Diffusion 모델 - 배움 에이아이

학습 목표

Diffusion 모델의 전방(Forward) / 역방(Reverse) 과정을 이해한다
DDPM의 노이즈 예측 학습 방식을 설명할 수 있다
노이즈 스케줄의 역할과 종류를 안다
Stable Diffusion의 Latent Diffusion 아이디어를 이해한다

왜 중요한가

확산 모델(Diffusion Model)은 현재 이미지 생성의 최고 품질을 달성하는 패러다임입니다. GAN 대비 학습이 안정적이고, VAE 대비 선명한 이미지를 생성합니다. DALL-E, Stable Diffusion, Midjourney 등 텍스트-이미지 생성의 핵심 기술입니다.

핵심 아이디어

데이터에 점진적으로 노이즈를 추가하는 **전방 과정(Forward Process)**과, 노이즈에서 데이터를 복원하는 **역방 과정(Reverse Process)**을 학습합니다.

전방 과정 (Forward Process)

원본 데이터

x_0

에

T

단계에 걸쳐 가우시안 노이즈를 점진적으로 추가합니다.

q(x_t | x_{t-1}) = \mathcal{N}(x_t; \sqrt{1 - \beta_t} \, x_{t-1}, \, \beta_t I)

$\beta_t$ : 노이즈 스케줄 ( $0 < \beta_1 < \beta_2 < \cdots < \beta_T < 1$ )

임의 시점으로 직접 이동 (중요한 성질)

\alpha_t = 1 - \beta_t

\bar{\alpha}_t = \prod_{s=1}^{t} \alpha_s

로 정의하면:

q(x_t | x_0) = \mathcal{N}(x_t; \sqrt{\bar{\alpha}_t} \, x_0, \, (1 - \bar{\alpha}_t) I)

이 성질 덕분에 중간 단계를 거치지 않고

x_0

에서 임의의

x_t

를 직접 샘플링할 수 있어, 학습이 효율적입니다.

x_t = \sqrt{\bar{\alpha}_t} \, x_0 + \sqrt{1 - \bar{\alpha}_t} \, \epsilon, \quad \epsilon \sim \mathcal{N}(0, I)

import torch

def forward_diffusion(x_0, t, sqrt_alphas_cumprod, sqrt_one_minus_alphas_cumprod):
    """전방 과정: x_0에서 x_t를 직접 샘플링

    Args:
        x_0: 원본 이미지 (배치, C, H, W)
        t: 시간 단계 (배치,)
        sqrt_alphas_cumprod: √ᾱ_t 값들
        sqrt_one_minus_alphas_cumprod: √(1-ᾱ_t) 값들
    """
    noise = torch.randn_like(x_0)

    # 시간 단계에 해당하는 계수 추출
    sqrt_alpha = sqrt_alphas_cumprod[t].view(-1, 1, 1, 1)
    sqrt_one_minus_alpha = sqrt_one_minus_alphas_cumprod[t].view(-1, 1, 1, 1)

데이터 발췌 —
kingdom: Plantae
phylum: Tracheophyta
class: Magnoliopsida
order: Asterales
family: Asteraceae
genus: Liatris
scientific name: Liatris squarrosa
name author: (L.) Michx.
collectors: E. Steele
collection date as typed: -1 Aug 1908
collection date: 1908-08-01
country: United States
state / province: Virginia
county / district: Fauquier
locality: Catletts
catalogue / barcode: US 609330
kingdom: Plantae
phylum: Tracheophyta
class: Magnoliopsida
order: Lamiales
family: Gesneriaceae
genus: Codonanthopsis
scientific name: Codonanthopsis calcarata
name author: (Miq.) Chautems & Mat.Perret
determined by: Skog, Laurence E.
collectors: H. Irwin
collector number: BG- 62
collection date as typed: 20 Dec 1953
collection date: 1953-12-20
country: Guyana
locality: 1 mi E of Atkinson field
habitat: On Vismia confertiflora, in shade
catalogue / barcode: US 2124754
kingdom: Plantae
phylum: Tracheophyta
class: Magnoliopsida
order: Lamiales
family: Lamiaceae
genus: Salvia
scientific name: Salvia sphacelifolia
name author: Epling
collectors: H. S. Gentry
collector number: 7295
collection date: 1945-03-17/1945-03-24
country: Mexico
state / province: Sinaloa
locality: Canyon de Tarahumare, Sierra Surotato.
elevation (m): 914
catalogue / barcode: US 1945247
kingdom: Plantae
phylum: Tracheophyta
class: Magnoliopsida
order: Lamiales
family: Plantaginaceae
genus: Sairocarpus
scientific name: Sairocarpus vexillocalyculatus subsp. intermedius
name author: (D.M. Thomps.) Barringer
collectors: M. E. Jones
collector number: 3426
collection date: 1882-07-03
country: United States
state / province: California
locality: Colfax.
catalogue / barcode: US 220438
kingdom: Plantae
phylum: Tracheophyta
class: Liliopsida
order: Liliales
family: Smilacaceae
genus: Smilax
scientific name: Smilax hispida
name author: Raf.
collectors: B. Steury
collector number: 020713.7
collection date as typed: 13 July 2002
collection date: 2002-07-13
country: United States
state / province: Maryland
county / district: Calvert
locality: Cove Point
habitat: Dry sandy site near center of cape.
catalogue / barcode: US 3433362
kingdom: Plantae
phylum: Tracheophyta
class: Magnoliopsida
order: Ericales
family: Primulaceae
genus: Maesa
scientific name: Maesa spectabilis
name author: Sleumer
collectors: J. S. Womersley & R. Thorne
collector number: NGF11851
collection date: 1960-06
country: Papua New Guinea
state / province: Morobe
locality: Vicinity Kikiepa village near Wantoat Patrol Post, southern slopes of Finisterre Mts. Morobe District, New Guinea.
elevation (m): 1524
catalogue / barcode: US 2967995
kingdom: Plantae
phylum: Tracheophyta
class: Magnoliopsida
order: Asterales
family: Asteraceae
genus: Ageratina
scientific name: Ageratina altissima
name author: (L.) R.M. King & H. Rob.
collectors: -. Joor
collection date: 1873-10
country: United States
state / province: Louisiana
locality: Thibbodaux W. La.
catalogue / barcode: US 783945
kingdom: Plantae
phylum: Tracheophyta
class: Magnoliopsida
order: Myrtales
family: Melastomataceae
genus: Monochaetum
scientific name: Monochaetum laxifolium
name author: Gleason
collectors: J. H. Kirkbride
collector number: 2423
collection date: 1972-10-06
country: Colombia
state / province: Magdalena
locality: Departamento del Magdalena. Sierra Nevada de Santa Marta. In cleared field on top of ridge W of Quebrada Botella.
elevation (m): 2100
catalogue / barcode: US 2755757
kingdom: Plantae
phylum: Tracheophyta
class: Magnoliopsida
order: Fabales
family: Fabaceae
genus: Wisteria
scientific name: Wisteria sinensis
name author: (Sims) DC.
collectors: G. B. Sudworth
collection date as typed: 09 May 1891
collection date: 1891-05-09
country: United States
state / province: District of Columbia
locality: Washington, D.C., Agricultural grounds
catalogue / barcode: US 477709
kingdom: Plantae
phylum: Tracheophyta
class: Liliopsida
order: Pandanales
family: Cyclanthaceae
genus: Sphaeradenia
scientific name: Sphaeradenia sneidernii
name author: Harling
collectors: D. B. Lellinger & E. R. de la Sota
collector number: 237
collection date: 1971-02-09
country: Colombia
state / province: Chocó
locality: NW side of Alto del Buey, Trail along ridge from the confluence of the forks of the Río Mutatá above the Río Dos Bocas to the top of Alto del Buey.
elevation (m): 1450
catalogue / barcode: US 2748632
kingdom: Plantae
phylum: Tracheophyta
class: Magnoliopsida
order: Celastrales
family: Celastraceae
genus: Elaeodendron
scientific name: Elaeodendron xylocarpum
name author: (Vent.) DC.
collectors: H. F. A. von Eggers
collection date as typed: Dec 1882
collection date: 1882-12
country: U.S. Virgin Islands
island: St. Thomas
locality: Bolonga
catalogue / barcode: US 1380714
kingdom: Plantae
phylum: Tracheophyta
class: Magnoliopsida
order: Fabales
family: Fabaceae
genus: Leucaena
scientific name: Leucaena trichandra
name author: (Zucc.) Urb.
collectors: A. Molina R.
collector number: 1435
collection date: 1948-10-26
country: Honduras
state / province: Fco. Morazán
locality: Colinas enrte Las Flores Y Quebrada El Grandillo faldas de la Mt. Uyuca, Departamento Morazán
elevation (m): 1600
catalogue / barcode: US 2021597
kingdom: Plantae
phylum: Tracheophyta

수행할 작업 —
Diffusion 모델 설명 글을 마지막 줄 다음부터 이어서 작성하세요. 위의 데이터는 본문과 관계없는 별개의 자료입니다.

작성한 답변 —
    # x_t = √ᾱ_t * x_0 + √(1-ᾱ_t) * ε
    x_t = sqrt_alpha * x_0 + sqrt_one_minus_alpha * noise
    return x_t, noise

역방 과정 (Reverse Process)

신경망

\epsilon_\theta

가

x_t

에서 추가된 노이즈 $\epsilon$ 을 예측하여 데이터를 복원합니다.

p_\theta(x_{t-1} | x_t) = \mathcal{N}(x_{t-1}; \mu_\theta(x_t, t), \sigma_t^2 I)

학습 목표

\mathcal{L}_{\text{simple}} = \mathbb{E}_{t, x_0, \epsilon} \left[ \| \epsilon - \epsilon_\theta(x_t, t) \|^2 \right]

모델은

x_t

와 시간 단계

t

를 입력받아, 추가된 노이즈

\epsilon

을 예측합니다.

노이즈 예측 모델 (U-Net)

DDPM은 U-Net 구조를 사용하며, 시간 정보를 사인파 임베딩(Sinusoidal Embedding)으로 주입합니다.

import torch.nn as nn
import math

class SinusoidalPositionEmbedding(nn.Module):
    """시간 단계를 사인파 임베딩으로 변환"""
    def __init__(self, dim):
        super().__init__()
        self.dim = dim

    def forward(self, t):
        device = t.device
        half_dim = self.dim // 2
        embeddings = math.log(10000) / (half_dim - 1)
        embeddings = torch.exp(torch.arange(half_dim, device=device) * -embeddings)
        embeddings = t[:, None] * embeddings[None, :]
        embeddings = torch.cat([embeddings.sin(), embeddings.cos()], dim=-1)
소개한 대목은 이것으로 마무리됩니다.